The family won't feel safe until the city's lead pipes are replaced — and none of them have been removed in the three weeks since Michigan declared a state of emergency.
"They're giving out water," Elizabeth Brown said. "That's good. I'm thankful. But that's like you cut yourself and put a Band-Aid on it when you need stitches."
Oscar and Elizabeth migrated north to Flint from Mississippi 62 years ago. They lost their first house and bought their current one in 1994 in a neighborhood where autoworkers could afford to raise families.
Retired from the Buick plant, Oscar collects a pension and Elizabeth gets $500 a month from Social Security, nearly the amount of their monthly mortgage. Their water bill alone is $109 a month — for water the government now says is not safe to drink.
But 14 months ago, authorities were still insisting Flint's water was fine and the Browns, their great-granddaughter Denettra and her son Dana were drinking it regularly.
Dana, who hasn't yet started preschool, started experiencing seizures — a symptom of sudden and severe lead poisoning. His four front teeth decayed rapidly and had to be pulled. He was lethargic, and had trouble breathing.

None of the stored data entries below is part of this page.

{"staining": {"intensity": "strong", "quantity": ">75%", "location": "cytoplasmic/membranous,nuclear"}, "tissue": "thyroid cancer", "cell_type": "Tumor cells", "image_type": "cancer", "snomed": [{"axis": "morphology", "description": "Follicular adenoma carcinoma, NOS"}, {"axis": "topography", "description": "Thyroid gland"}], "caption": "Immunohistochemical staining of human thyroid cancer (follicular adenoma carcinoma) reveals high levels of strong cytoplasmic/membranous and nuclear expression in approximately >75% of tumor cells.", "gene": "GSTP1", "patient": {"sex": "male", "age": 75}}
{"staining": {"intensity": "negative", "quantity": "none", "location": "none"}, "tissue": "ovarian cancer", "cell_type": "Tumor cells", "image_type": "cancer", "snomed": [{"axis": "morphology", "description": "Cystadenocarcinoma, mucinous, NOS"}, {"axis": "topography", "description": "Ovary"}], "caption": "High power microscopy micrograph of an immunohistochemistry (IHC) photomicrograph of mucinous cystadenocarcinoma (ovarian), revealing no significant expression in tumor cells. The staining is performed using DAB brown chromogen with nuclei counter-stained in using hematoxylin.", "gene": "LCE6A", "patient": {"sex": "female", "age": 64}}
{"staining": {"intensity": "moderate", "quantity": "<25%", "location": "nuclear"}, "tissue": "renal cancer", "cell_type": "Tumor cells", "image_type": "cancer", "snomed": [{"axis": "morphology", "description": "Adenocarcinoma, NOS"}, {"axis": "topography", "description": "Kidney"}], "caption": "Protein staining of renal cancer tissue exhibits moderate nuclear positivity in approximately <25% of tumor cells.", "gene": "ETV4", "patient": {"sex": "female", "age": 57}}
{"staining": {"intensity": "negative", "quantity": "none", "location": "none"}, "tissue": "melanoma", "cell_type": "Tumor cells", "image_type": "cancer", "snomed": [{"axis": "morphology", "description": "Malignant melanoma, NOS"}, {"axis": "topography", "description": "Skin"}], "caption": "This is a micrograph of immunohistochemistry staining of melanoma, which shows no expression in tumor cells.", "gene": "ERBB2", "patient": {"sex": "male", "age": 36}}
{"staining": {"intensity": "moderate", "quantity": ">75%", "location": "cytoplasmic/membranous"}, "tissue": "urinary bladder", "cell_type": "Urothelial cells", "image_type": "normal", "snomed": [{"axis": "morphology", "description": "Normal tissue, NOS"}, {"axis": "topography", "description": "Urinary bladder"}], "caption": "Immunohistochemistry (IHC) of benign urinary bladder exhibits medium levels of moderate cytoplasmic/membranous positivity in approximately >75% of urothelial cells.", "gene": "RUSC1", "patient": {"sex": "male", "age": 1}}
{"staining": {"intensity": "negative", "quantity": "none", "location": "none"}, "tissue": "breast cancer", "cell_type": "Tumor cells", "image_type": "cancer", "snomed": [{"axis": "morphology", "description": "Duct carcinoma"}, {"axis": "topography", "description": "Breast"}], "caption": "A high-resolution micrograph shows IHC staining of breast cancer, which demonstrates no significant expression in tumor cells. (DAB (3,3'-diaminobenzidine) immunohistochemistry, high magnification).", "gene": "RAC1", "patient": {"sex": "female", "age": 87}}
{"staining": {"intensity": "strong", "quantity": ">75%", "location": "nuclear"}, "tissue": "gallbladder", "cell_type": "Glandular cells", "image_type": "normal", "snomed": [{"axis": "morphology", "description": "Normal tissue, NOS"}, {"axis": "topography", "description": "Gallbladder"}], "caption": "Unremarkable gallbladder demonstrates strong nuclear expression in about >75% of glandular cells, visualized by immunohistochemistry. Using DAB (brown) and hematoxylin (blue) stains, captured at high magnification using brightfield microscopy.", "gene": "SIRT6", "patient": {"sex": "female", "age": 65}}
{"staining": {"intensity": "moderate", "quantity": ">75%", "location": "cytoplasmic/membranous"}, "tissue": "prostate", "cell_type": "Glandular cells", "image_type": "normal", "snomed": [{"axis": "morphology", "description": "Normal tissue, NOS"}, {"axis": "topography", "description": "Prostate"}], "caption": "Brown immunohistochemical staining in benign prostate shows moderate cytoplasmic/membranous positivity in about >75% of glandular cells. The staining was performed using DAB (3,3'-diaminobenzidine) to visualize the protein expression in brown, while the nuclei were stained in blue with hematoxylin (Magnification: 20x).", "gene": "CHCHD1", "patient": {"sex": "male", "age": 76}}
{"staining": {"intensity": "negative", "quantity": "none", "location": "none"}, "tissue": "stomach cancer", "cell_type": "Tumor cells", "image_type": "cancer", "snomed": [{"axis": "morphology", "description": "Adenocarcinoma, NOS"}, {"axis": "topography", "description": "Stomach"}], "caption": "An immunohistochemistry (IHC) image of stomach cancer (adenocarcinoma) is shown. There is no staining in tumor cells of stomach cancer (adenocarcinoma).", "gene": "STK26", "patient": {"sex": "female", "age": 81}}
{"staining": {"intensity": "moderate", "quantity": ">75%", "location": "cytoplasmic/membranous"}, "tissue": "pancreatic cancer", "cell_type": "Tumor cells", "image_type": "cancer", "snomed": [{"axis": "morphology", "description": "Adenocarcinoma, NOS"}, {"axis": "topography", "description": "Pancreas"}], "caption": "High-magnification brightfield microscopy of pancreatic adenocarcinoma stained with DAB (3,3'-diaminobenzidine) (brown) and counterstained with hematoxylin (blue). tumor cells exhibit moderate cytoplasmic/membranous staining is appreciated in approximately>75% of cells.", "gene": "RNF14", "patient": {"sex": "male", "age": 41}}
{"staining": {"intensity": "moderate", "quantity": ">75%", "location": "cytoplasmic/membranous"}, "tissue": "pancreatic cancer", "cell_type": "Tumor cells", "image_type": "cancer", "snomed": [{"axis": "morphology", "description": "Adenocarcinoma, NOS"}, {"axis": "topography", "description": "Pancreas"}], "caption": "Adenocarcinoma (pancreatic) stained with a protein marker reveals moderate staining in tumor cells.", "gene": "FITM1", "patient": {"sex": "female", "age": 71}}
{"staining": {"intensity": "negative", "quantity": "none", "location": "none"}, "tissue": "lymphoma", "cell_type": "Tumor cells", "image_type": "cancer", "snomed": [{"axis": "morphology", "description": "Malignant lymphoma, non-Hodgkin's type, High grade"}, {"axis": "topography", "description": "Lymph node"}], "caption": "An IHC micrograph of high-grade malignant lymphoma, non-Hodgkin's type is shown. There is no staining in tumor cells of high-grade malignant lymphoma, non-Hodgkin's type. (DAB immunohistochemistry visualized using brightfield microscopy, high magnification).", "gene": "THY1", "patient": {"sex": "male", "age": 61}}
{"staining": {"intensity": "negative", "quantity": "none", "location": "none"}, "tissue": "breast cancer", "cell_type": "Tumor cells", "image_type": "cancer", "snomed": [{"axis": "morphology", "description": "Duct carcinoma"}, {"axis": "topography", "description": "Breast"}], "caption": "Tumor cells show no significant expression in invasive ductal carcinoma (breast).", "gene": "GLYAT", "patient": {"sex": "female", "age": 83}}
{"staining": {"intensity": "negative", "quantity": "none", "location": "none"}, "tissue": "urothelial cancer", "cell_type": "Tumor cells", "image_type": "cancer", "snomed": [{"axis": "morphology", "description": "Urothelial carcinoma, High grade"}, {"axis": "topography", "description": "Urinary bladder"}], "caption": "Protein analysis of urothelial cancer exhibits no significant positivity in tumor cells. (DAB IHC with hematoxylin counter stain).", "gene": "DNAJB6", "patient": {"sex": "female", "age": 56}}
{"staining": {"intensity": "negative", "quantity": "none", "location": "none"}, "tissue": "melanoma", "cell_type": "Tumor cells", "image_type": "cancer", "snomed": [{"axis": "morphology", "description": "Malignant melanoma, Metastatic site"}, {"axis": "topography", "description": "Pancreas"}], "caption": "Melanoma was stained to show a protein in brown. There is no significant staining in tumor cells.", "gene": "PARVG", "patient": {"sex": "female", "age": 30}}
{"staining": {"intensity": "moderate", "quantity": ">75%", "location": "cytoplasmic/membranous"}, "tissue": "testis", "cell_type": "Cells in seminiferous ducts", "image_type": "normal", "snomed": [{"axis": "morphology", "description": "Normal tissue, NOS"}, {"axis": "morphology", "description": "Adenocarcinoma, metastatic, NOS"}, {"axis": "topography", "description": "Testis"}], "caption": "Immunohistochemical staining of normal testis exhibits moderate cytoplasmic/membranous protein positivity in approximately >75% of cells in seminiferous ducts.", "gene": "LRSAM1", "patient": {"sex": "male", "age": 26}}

He was hospitalized twice, about a week each time, and had an MRI, but doctors couldn't come up with a diagnosis.
Dana was never tested for lead poisoning, but his mother and the rest of the family are sure it's at the root of his suffering.
"That's something I have to deal with long term," Denettra Brown, 27 said. "That's not something where you can get Motrin and it goes away."
Lead poisoning can cause a range of serious mental and physical problems, and Dana's mother is worried about his future.
"He should have the option to be able to go to Harvard if he wants to," she added.
According to city records, there are at least 45 homes on the Brown's street that have lead and partial-lead service lines, and the city has not started replacing them. It's unclear how long it will take for phosphates, which were recently added to the water, to form a protective coating inside the pipes.
Harold Harrington, a master plumber with United Association Local 370, visited the Browns on Tuesday and inspected the service line in the corner of their basement, just past a framed painting of Martin Luther King Jr.
Harrington said it would cost up to $10,000 to rip out the Browns' part of the lead service line and replace the copper pipes, which likely contain lead solder, in the walls of a home that isn't worth more than $14,000 to $18,000.
"We can't pay that," Oscar Brown, 82, said. "Bottom line. We can't pay that."
It's not clear how the city or state will help families like the Browns, who can't afford to make the repairs that would keep their children safe.
In the meantime, Denettra bathes her son every day with a warmed jug of water. Cooking is an ordeal and they go through several cases of bottled water a week.
"I'm too old to be washing and toting water," Elizabeth said. "I'm not supposed to be doing all this at my age. I was fine until they went to that water. I've been sick ever since."
She said she has rashes on her skin, fatigue, and weight loss; she's dropped 50 pounds in a year. Dana has a doctor's appointment next week to get tested for lead, though the levels could be misleadingly low now that he's not drinking tap water any more.
His mother said its "mind-boggling" to expect hard-working people like her great-grandparents to pay for mistakes made by government officials.
"They made the way for them and for us, the ones that are coming up," she said of Oscar and Elizabeth. "For them to have to live like they put nothing into this community, it's crazy. It's not fair and it's not right."